═════ Selected text ═════

Background information
- Born: Taylor Benjamin York December 17, 1989 (age 36) Nashville, Tennessee, U.S.
- Genres: Pop-punk; emo; pop rock; alternative rock; power pop; new wave;
- Occupations: Musician; songwriter; record producer;
- Instruments: Guitar; drum; keyboards; vocals;
- Years active: 2004–2005; 2007–present;
- Member of: Paramore

= Taylor York =

American guitarist (born 1989)

Taylor Benjamin York (born December 17, 1989) is an American musician, best known as the lead guitarist for the rock band Paramore.

==Biography==
York was born the youngest of three boys on December 17, 1989, and raised in Nashville, Tennessee. His father is Peter York, former chairman and CEO of Capitol Christian Music Group. Peter is also a guitarist and taught the instrument to both Taylor and his elder brother Justin. Taylor's eldest brother, Chris, is the Senior Director of A&R at Capitol Records.
His brother Justin was a touring member of Relient K and was a touring guitarist for Paramore until 2022.

═════ Supplied records ═════

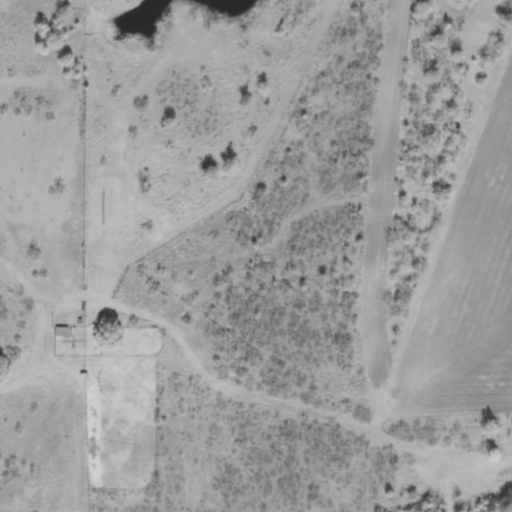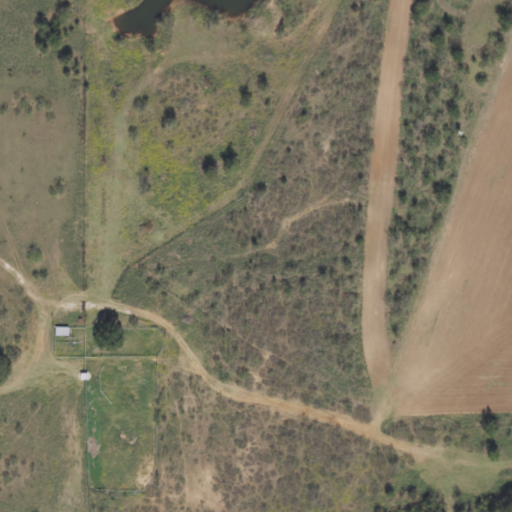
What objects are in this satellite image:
road: (53, 364)
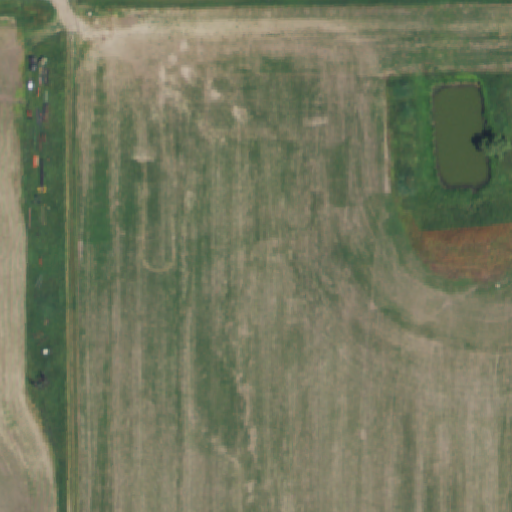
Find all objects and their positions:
road: (72, 255)
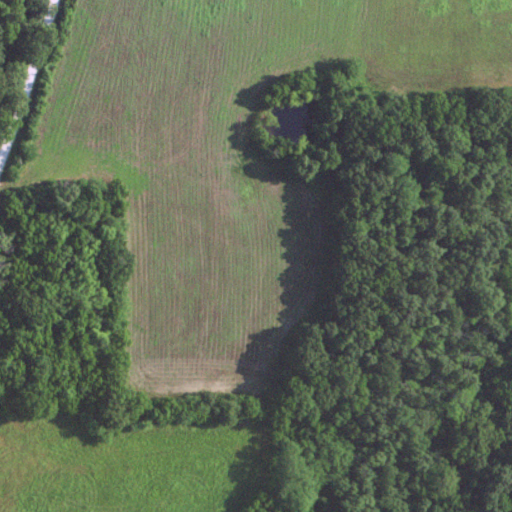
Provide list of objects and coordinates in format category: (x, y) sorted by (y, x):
road: (30, 84)
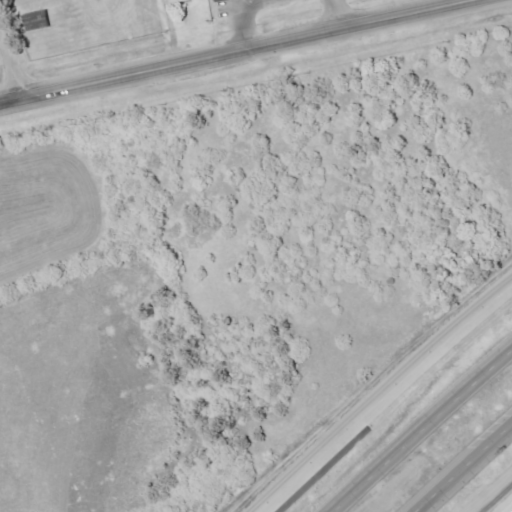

═════

**Brief 1**
Please rewrite the paragraph of the Taylor York text that begins "York was born the youngest" as a short bulleted list, keeping its main facts.
**Brief 2**
Summarize the Taylor York text in two sentences.
This data was taken from a separate source.

**Exercise output 1**
- Born December 17, 1989, the youngest of three boys; raised in Nashville, Tennessee
- Father: Peter York, former chairman and CEO of Capitol Christian Music Group
- Peter York is a guitarist and taught the instrument to Taylor and his elder brother Justin
- Eldest brother Chris is Senior Director of A&R at Capitol Records

**Exercise output 2**
Taylor Benjamin York, born December 17, 1989, is an American musician best known as the lead guitarist for Paramore. Raised in Nashville, Tennessee, as the youngest of three boys, he learned guitar from his father, Peter York, and his brother Justin was a touring guitarist for Paramore until 2022.